O SNAG11 avançou 1,02% na sessão de quinta-feira, encerrando a R$ 10,92, em linha com o bom humor do mercado de fundos listados. O movimento reflete a maior demanda por ativos de renda passiva em um ambiente de juros ainda elevados, mas com perspectiva de estabilidade. Esse desfecho reforça a liquidez do papel e o interesse contínuo dos investidores.
No pregão, a alta representou um incremento de R$ 0,12 por cota, enquanto o IFIX, principal índice de referência, subiu 0,23% e fechou aos 3.885,55 pontos. O desempenho relativo do SNAG11 superou o do benchmark, sugerindo fluxo específico para o ativo. A dinâmica recente tem sido apoiada por expectativas de distribuição estável e pipeline de alocação.

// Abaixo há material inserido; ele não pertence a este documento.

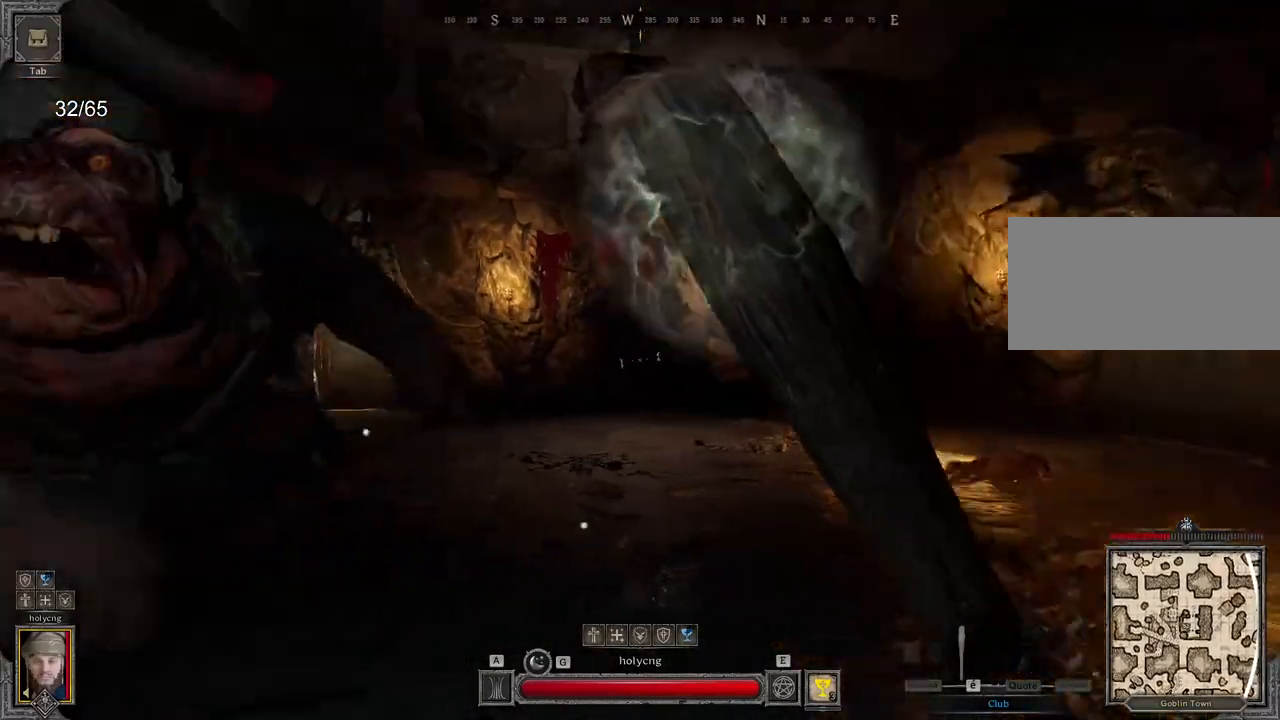
{"keys": ["q"], "mouse": ["left"], "events": [[150, "z", "down"], [217, "d", "up"], [417, "q", "down"], [467, "z", "up"]]}
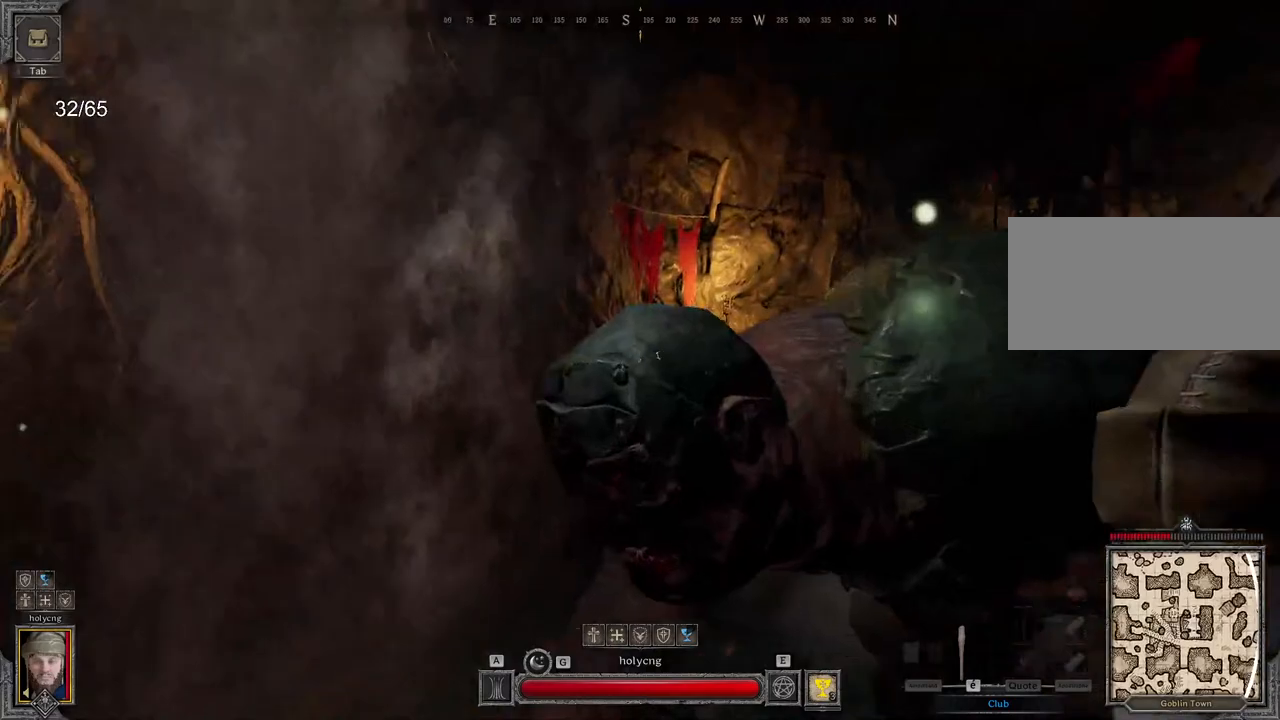
{"keys": ["d"], "mouse": ["left"], "events": [[83, "s", "down"], [183, "q", "up"], [217, "d", "down"], [283, "s", "up"]]}
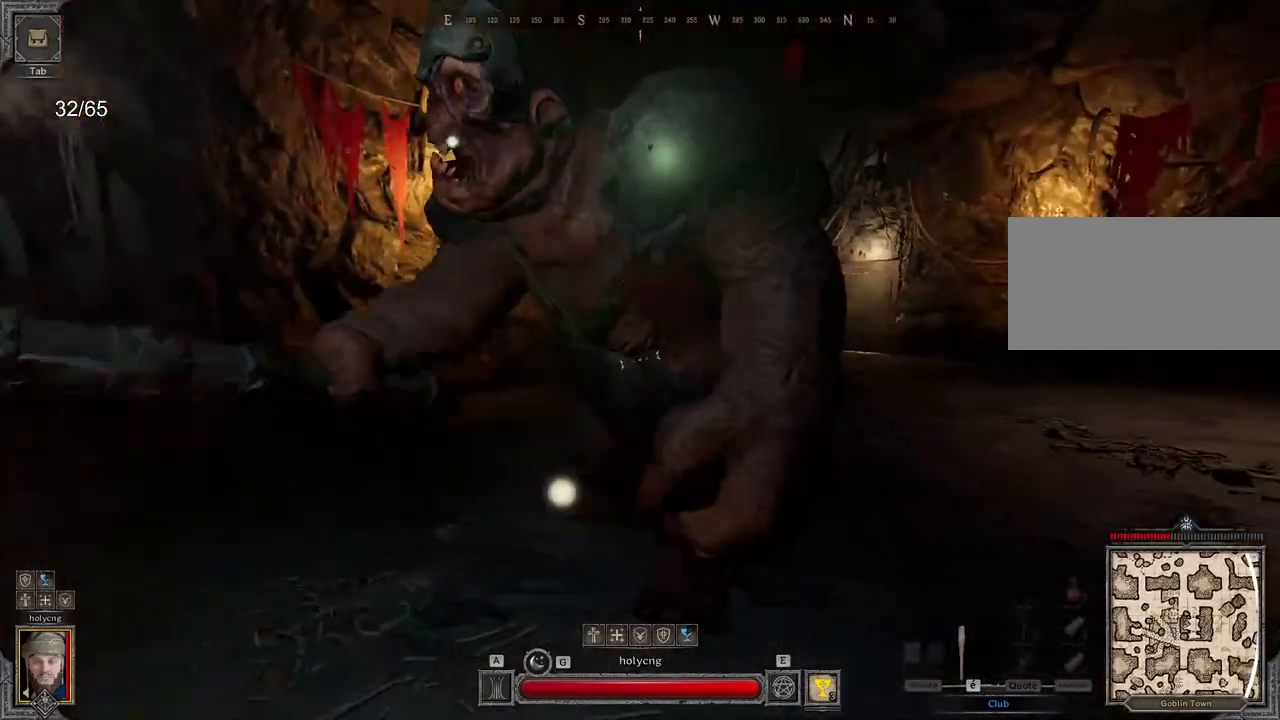
{"keys": ["d", "z"], "mouse": ["left"], "events": [[283, "z", "down"]]}
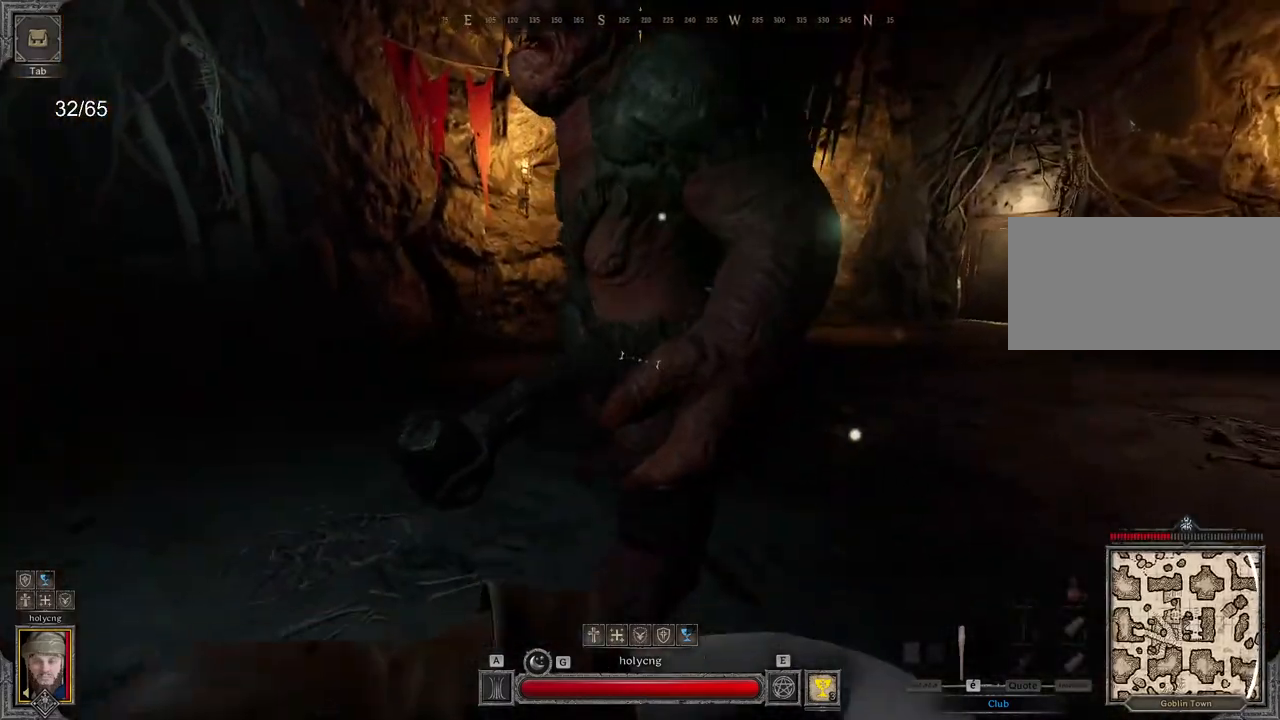
{"keys": ["d", "s"], "mouse": [], "events": [[50, "mouse_left", "up"], [317, "z", "up"], [417, "s", "down"]]}
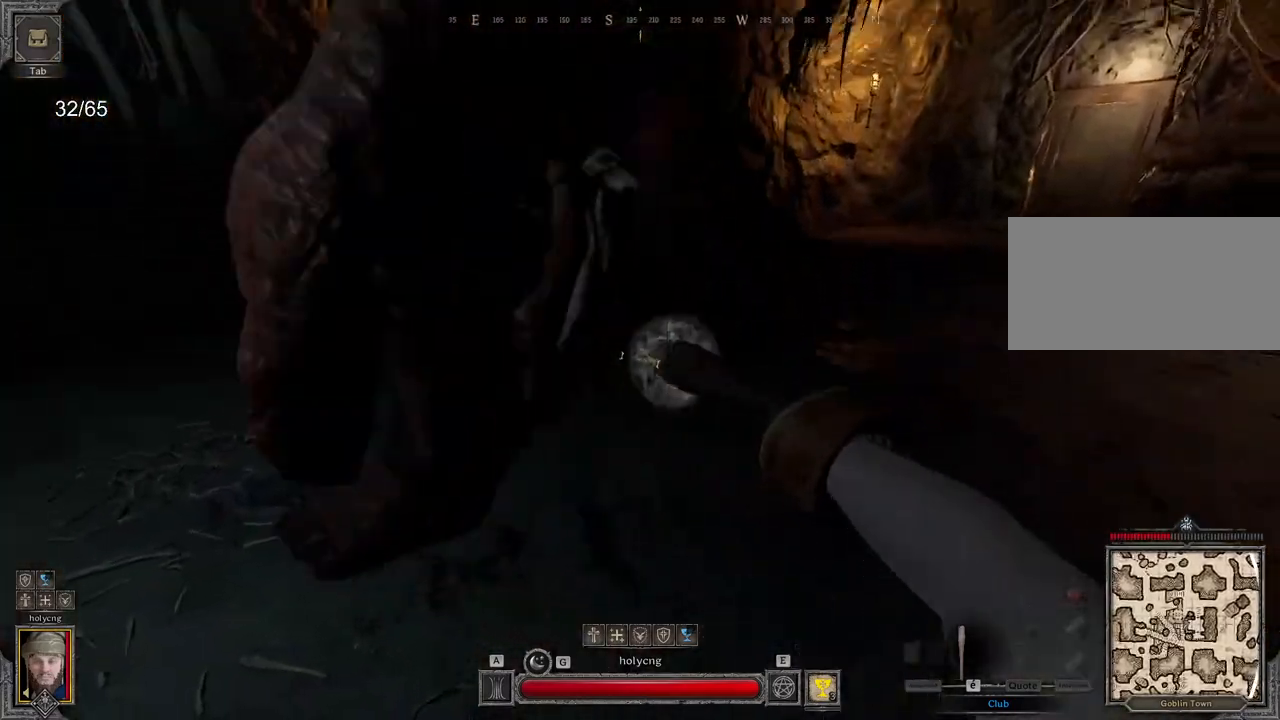
{"keys": ["d"], "mouse": [], "events": [[67, "d", "up"], [233, "d", "down"], [383, "s", "up"]]}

A movimentação ocorre durante o período de sobras da 5ª emissão do fundo, destinado exclusivamente a cotistas posicionados na data-base de 3 de março. Nessa etapa, investidores elegíveis podem exercer o direito de subscrever cotas adicionais não absorvidas anteriormente, ampliando participação com custo potencialmente atrativo. A janela de reservas segue aberta até 8 de abril.
Desconto frente à cotação de mercado do fim de março
O preço de emissão foi definido em R$ 10,50 por cota, incluindo os custos da oferta. Esse patamar representa desconto frente à cotação de mercado do fim de março, quando o fundo negociava a R$ 10,79, criando oportunidade de aquisição com margem. A liquidação está prevista para 14 de abril, respeitando o cronograma formal da oferta.
A operação integra a estratégia de crescimento do veículo, que busca captar até R$ 618,9 milhões por meio da emissão de mais de 60 milhões de novas cotas. O objetivo é otimizar escala, reduzir custos médios e ampliar a capacidade de originação, com foco em operações de crédito estruturado. Esse reforço tende a sustentar a distribuição e a previsibilidade de caixa.
Estratégia do SNAG11 e alocação em CRAs
Os recursos serão direcionados majoritariamente a Certificados de Recebíveis do Agronegócio (CRAs), priorizando operações com retorno ajustado ao risco e garantias robustas. A gestão também avalia instrumentos complementares, como outros Fiagros e ações do setor, para diversificação tática e diluição de riscos específicos. A meta é manter carrego competitivo e retornos estimados acima do CDI.
O SNAG11 distribuiu R$ 0,15 por cota em dividendos referentes a fevereiro, pagos em 25 de março aos investidores com posição até 13 de março. Com a nova captação, o fundo busca fortalecer a geração de renda recorrente e preservar a atratividade do portfólio, alinhando crescimento e disciplina de risco.